Yes. You are reading that correctly. A CRS that literally did nothing could have placed 3rd. Setting up absolutely no software in the CFE could have won you $750,000. It would seem that, while not playing wasn't a winning move, it could still have been worth some serious money.

I do have to mention two caveats, though:

1. Although I tried to figure out what the scoring algorithm was, I haven't been able to completely audit all the scores for the entire event. All the data above simply trusts that each round was scored appropriately by the organizers.
2. I believe it's possible that a given CRS may have submitted a PoV after all other CRSs had patched. As a result, there may be PoVs that didn't work on anyone (and, thus, weren't scored), but that would have worked on a system doing absolutely no patching. One could probably determine definitively if this is or isn't the case by taking all submitted PoVs and re-throwing them. Unfortunately, that would take a fair amount of effort and I don't have time for it right now.

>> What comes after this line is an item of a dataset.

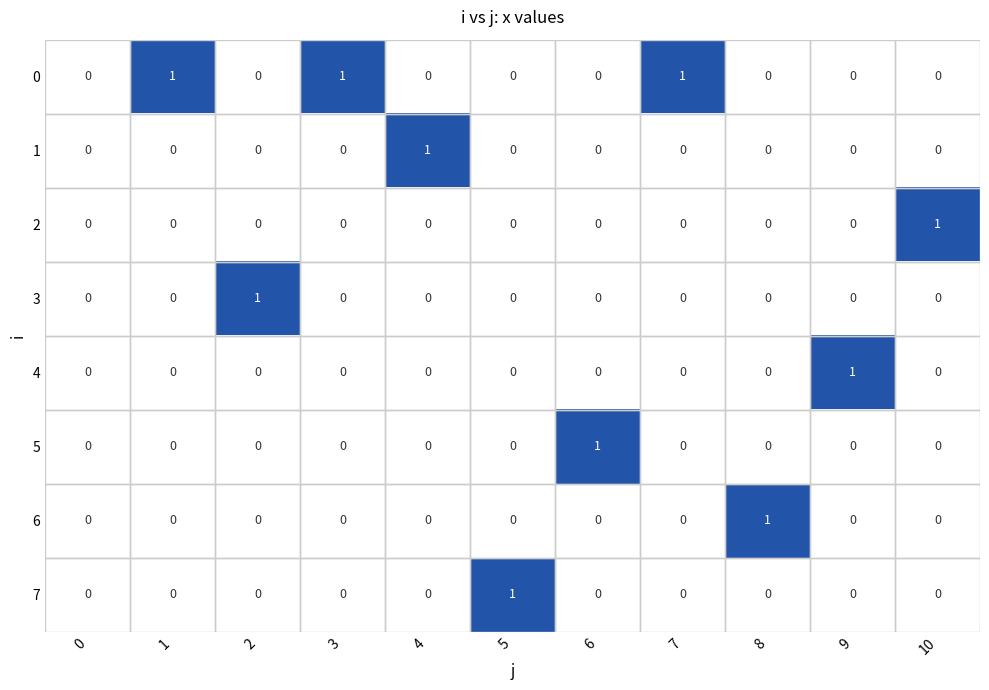

How many 2 values are between 0 and 1?

11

Regardless, I think it's still pretty obvious just how far these systems have to go before they're taking my job or making the world a safer place.

Design Thoughts

To wrap up, I thought a little bit about the design of the competition and how this might be avoided. I think the problem here is that, unlike the CQE, there was no "oracle" whose score counted. The CQE had teams losing points if any of the "known" vulnerabilities weren't patched in addition to losing points for vulnerabilities other teams uncovered. Here, the only way to lose points is if other teams find vulnerabilities.

Given that the stated purpose of CGC was to "create automatic defensive systems capable of reasoning about flaws, formulating patches, and deploying them on a network in real time", this might seem odd. How can you appropriately test if a system was capable of these things if you don't at least score them on flaws you already know about?

I think the answer lies in what the CGC organizers intended the competition to be about. We already have generic mitigations. CGC was about building systems that could, in the most ideal case, fix every flaw with a targeted patch instead. In order to develop those targeted patches, you have to find and understand the vulnerability. Demonstrating true understanding requires not only a targeted patch that works, but also a proof of that vulnerability. Not having an oracle means the only teams that consistently score are those with both a patch and a proof.

I still feel the design of the game was solid. The fact that a do-nothing system would have scored well should speak to the difficulty of the problem space and the incompleteness of each system. Not poor game design. I also have a feeling that teams didn't place as much emphasis on offense and availability (where it seems most teams missed or lost points) given the uncertainty about the CFE rules.

I'm not sure if there will be another Cyber Grand Challenge. If there is, I would expect to see this become less and less of a problem as time goes on and systems improve.